The Coast Guard has hired a contractor to clean and repair a rat-infested fishing vessel even after Sen. Mark Begich, D-Alaska, urged that the rogue ship be instead sunk.
The contractor will tow the Bangun Perkasa out to sea from Dutch Harbor, NBC affiliate KTUU reported Wednesday. Traps and poison will be used on the rats.
On Tuesday, Begich wrote to the Coast Guard's commandant, saying that sinking the Bangun Perkasa would send a clear signal that "pirate" fishing is unacceptable to the United States, and won't be tolerated.
A Coast Guard spokeswoman in Alaska, Sara Francis, said a decision about what to do with the vessel would be made by NOAA Fisheries. A spokeswoman for that agency, Julie Speegle, said the options for how best to deal with the vessel likely wouldn't be discussed until it is brought to shore and a survey — evaluating such things as whether the ship is sea-worthy or of any value — has been completed.

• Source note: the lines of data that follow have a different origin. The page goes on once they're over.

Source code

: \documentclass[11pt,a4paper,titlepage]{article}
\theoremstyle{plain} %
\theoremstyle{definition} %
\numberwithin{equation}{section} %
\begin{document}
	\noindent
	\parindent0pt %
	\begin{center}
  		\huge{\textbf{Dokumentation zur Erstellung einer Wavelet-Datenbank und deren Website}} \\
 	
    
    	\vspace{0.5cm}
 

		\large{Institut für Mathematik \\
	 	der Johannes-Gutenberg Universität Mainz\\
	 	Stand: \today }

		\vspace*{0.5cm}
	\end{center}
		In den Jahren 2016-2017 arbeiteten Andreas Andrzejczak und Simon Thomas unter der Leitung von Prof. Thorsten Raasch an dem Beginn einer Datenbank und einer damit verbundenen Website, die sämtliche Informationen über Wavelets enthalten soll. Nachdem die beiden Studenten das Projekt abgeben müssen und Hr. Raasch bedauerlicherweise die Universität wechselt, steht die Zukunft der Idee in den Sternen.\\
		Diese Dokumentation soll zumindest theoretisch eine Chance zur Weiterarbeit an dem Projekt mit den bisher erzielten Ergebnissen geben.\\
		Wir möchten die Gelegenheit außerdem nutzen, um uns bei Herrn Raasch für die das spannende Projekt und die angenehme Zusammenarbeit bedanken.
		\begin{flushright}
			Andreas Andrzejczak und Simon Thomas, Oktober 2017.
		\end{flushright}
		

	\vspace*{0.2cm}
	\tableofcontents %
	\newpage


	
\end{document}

The Coast Guard seized the vessel Sept. 7, about 2,600 miles southwest of Kodiak, after receiving a report that the vessel was fishing illegally with a drift net. The crew initially claimed the ship was from Indonesia, but Francis said Indonesian officials denied that.
Authorities reported finding 30 tons of squid and 30 shark carcasses on board. They also found evidence of rats. State law prevents ships with rats from entering Alaska waters. The vessel was brought three miles off Dutch Harbor Sunday.
On Monday, the 22 crew members were removed and flown to Anchorage, where federal authorities planned to question them. Francis said rat eradication efforts have since gotten under way. Plans call for using traps and poison.
Begich, in his letter, said he's concerned the eradication efforts won't be totally effective. He outlined a number of steps that should be taken before "scuttling" the vessel, including providing public notice to the ship's owner to reclaim it and pay any fines and expenses associated with its seizure.
He said fuel and other contaminants should be removed, along with as many rats as possible, and illegal driftnets and other debris should go down with the ship.
"The hulk should be towed far offshore, well beyond the rats' ability to swim, and then the Coast Guard should open fire," the Democrat wrote.
Sinking the boat would keep "the rust bucket from ending up back on the market where it most likely will fall into the hands of some other pirate," Begich said.
Using it for "gunnery practice" would also demonstrate the firepower of the Coast Guard's National Security cutters, he said.
Francis said that as far as she knows, the catch remained on the vessel. She said normally, when the Coast Guard seizes a vessel, the catch and ship are turned over to NOAA Fisheries.